Aim of the task:
Repeat word for word the passage of the mailing-list message below, starting with "Similarly, posts of" and going on through "acquaintances formed off-list.".
-- START OF Page text --
[iDC] The difference between community and voices

Lucia Sommer sommerlucia at gmail.com
Wed Sep 30 23:22:09 UTC 2009


Dear John,

As one of the "smaller" voices, who has nonetheless enjoyed a number of the
threads on this list, I appreciate the spirit of this post, in asking
important questions.

I'm not sure, however, whether the problem is really one of "too much"
seamless theory - or whether it is simply a relative lack of attention to
action, that can't necessarily be blamed on the "big" voices.

I do also think it would be important to examine the gender dynamics
involved in the question of "big" and "small" voices. I have noticed a
dynamic on this - and many other - lists, wherein women's contributions to
discussion tend to be overlooked / ignored, etc.

Similarly, posts of people newer to a list tend to be ignored to a greater
degree. This latter may be at least somewhat unavoidable, due to the
nonrational bonds in friendships or acquaintances formed off-list.

Not surprisingly, people find this discouraging and will choose to focus
their energy elsewhere, thereby diminishing the multiplicity of voices on a
list.

Regards,

Lucia







On Wed, Sep 30, 2009 at 6:08 AM, John Hopkins <jhopkins at tech-no-mad.net>wrote:

> > Social control is real, that's the problem. It is organized by elites
> > and imposed on the different classes, regional groups, ethnicities etc.
> > There are many forms of it. I am claiming that one of them, which has
>
> Dearest List
>
> I am coming to wonder about the presence of powerful authorial voices on
> mailing
> lists, and the radical departure from the traditional set of BIG voices
> pre-internet that The Network promised, a utopia of pluralism.  Has it come
> to
> pass?  I don't think so.
>
> As I troll my personal archive of lists (nettime, spectre, 7-11,
> microsound,
> x-change, etc), I find that all of the lists that I have "participated" in
> have
> numerous subscribers (most list admins will not divulge the actual numbers,
> though I hereby invite Trebor to), along with a very short tail of posters,
> dominated by a very small clump of BIG voices.  Without hard numbers, but
> doing
> a sort on poster names in my 15-year Eudora archive on a number of lists
> the
> percentages run around 1-2% or less are BIG posters (80%+ of all content),
> with
> another 3-10% taking up the balance and a minor number of single posters.
-- END OF Page text --
-- START OF Material shown --
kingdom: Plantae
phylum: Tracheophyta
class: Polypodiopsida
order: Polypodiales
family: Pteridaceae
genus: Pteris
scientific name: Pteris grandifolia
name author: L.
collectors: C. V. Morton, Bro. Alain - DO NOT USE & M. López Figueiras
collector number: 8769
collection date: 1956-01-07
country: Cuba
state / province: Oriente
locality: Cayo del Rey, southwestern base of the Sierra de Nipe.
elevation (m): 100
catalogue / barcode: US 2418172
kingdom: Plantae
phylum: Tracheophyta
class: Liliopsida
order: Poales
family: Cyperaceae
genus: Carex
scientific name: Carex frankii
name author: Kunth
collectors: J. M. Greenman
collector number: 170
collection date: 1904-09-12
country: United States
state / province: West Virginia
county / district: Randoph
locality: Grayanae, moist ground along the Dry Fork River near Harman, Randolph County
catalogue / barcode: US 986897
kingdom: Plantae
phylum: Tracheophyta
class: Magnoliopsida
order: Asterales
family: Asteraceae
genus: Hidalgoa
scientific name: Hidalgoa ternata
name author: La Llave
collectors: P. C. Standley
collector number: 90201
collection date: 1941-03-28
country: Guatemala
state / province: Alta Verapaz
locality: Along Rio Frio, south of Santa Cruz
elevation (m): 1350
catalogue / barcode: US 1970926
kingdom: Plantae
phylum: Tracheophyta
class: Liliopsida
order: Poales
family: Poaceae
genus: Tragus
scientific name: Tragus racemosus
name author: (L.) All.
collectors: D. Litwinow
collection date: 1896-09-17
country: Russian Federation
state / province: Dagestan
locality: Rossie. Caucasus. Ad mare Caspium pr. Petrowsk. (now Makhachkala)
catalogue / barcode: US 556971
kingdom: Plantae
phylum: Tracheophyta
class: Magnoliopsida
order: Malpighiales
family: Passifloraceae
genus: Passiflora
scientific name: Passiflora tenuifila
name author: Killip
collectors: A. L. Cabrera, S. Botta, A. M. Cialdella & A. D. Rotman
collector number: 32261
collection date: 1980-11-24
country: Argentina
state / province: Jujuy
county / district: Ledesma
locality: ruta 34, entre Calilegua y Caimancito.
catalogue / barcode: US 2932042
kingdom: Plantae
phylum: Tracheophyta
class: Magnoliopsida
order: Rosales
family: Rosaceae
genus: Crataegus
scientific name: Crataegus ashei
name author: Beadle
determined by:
-- END OF Material shown --
Result of the task:
Similarly, posts of people newer to a list tend to be ignored to a greater
degree. This latter may be at least somewhat unavoidable, due to the
nonrational bonds in friendships or acquaintances formed off-list.